Orchestrating streams of data from across the Internet

The liveblog was a revelation for us at the Guardian. The sports desk had been doing them for years experimenting with different styles, methods and tone. And then about 3 years ago the news desk started using them liberally to great effect.

I think it was Matt Wells who suggested that perhaps the liveblog was *the* network-native format for news. I think that’s nearly right…though it’s less the ‘format’ of a liveblog than the activity powering the page that demonstrates where news editing in a networked world is going.

It’s about orchestrating the streams of data flowing across the Internet into a compelling use in one form or another. One way to render that data is the liveblog. Another is a map with placemarks. Another is a RSS feed. A stream of tweets. Storify. Etc.

I’m not talking about Big Data for news. There is certainly a very hairy challenge in big data investigations and intelligent data visualizations to give meaning to complex statistics and databases. But this is different.

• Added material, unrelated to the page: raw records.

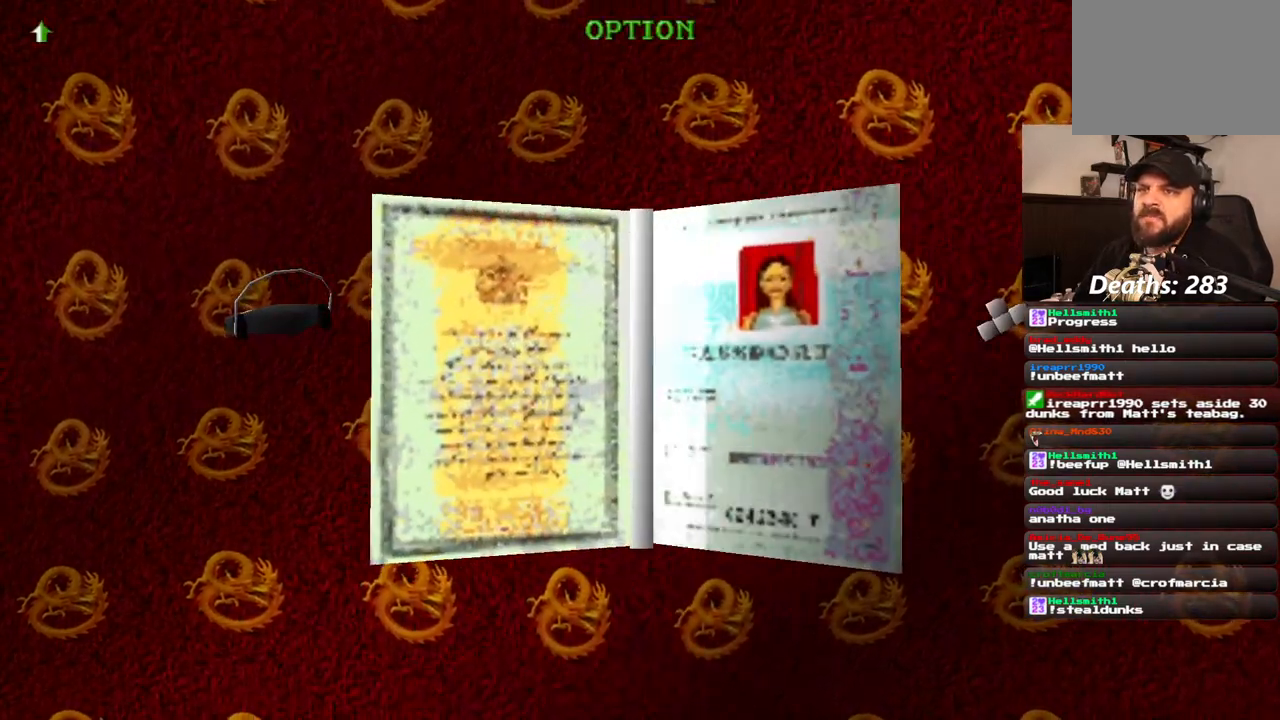
{"buttons": [], "left_stick": "center", "right_stick": "center", "events": []}
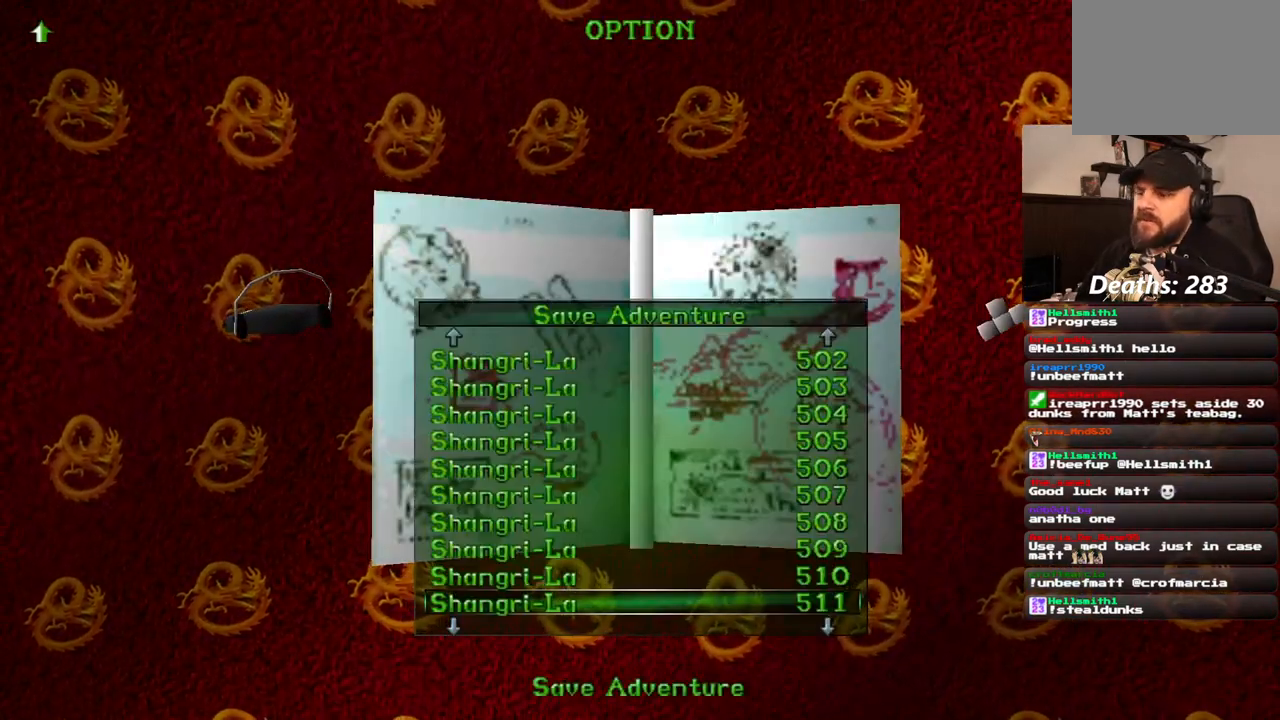
{"buttons": ["CROSS"], "left_stick": "center", "right_stick": "center", "events": [[17, "DPAD_DOWN", "down"], [150, "DPAD_DOWN", "up"], [450, "CROSS", "down"]]}
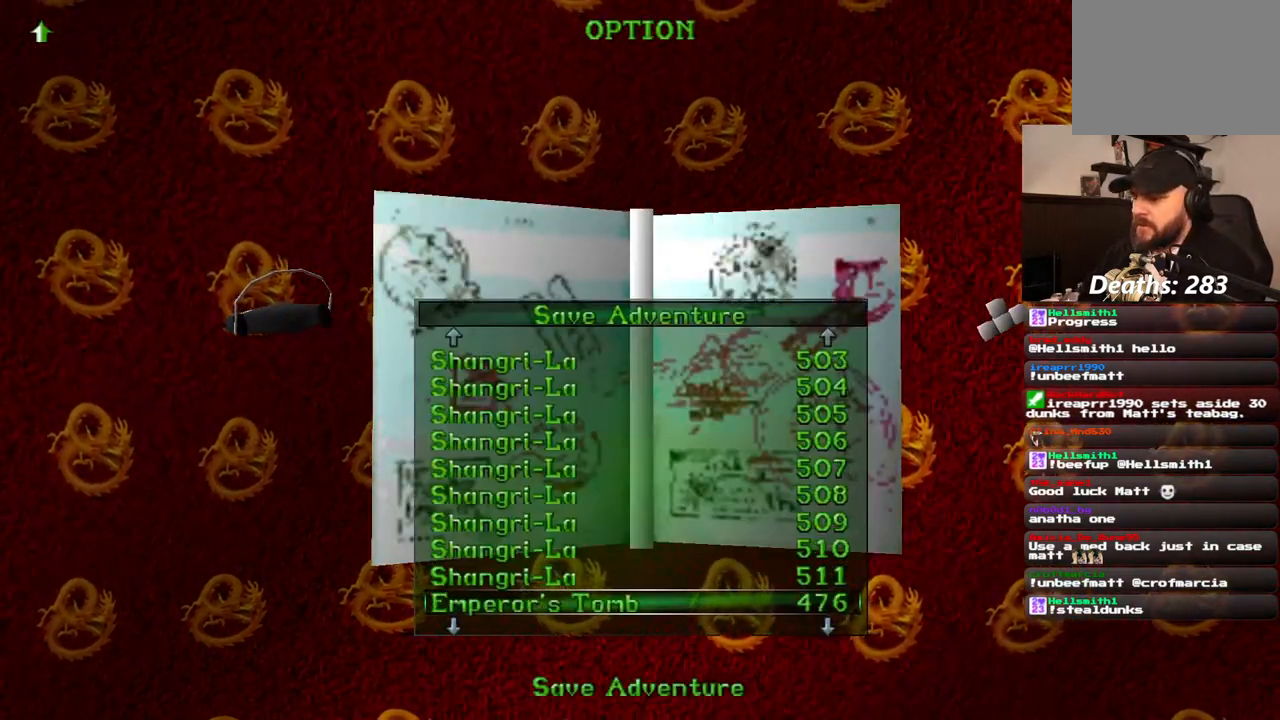
{"buttons": [], "left_stick": "center", "right_stick": "center", "events": [[100, "CROSS", "up"]]}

I’m talking about telling stories by playing DJ to the beat of human observation pumping across the network.

We’re working on one such experiment with a location-tagging tool we call FeedWax. It creates location-aware streams of data for you by looking across various media sources including Twitter, Instagram, YouTube, Google News, Daylife, etc.

The idea with FeedWax is to unify various types of data through shared contexts, beginning with location. These sources may only have a keyword to join them up or perhaps nothing at all, but when you add location they may begin sharing important meaning and relevance. The context of space and time is natural connective tissue, particularly when the words people use to describe something may vary.

We’ve been conducting experiments in orchestrated stream-based and map-based storytelling on n0tice for a while now. When you start crafting the inputs with tools like FeedWax you have what feels like a more frictionless mechanism for steering the flood of data that comes across Twitter, Instagram, Flickr, etc. into something interesting.

For example, when the space shuttle Endeavour flew its last flight and subsequently labored through the streets of LA there was no shortage of coverage from on-the-ground citizen reporters. I’d bet not one of them considered themselves a citizen reporter. They were just trying to get a photo of this awesome sight and share it, perhaps getting some acknowledgement in the process.

You can see the stream of images and tweets here: http://n0tice.com/search?q=endeavor+OR+endeavour. And you can see them all plotted on a map here: http://goo.gl/maps/osh8T.

Interestingly, the location of the photos gives you a very clear picture of the flight path. This is crowdmapping without requiring that anyone do anything they wouldn’t already do. It’s orchestrating streams that already exist.

This behavior isn’t exclusive to on-the-ground reporting. I’ve got a list of similar types of activities in a blog post here which includes task-based reporting like the search for computer scientist Jim Gray, the use of Ushahidi during the Haiti earthquake, the Guardian’s MPs Expenses project, etc. It’s also interesting to see how people like Jon Udell approach this problem with other data streams out there such as event and venue calendars.

Sometimes people refer to the art of code and code-as-art. What I see in my mind when I hear people say that is a giant global canvas in the form of a connected network, rivers of different colored paints in the form of data streams, and a range of paint brushes and paint strokes in the form of software and hardware.

The savvy editors in today’s world are learning from and working with these artists, using their tools and techniques to tease out the right mix of streams to tell stories that people care about. There’s no lack of material or tools to work with. Becoming network-native sometimes just means looking at the world through a different lens.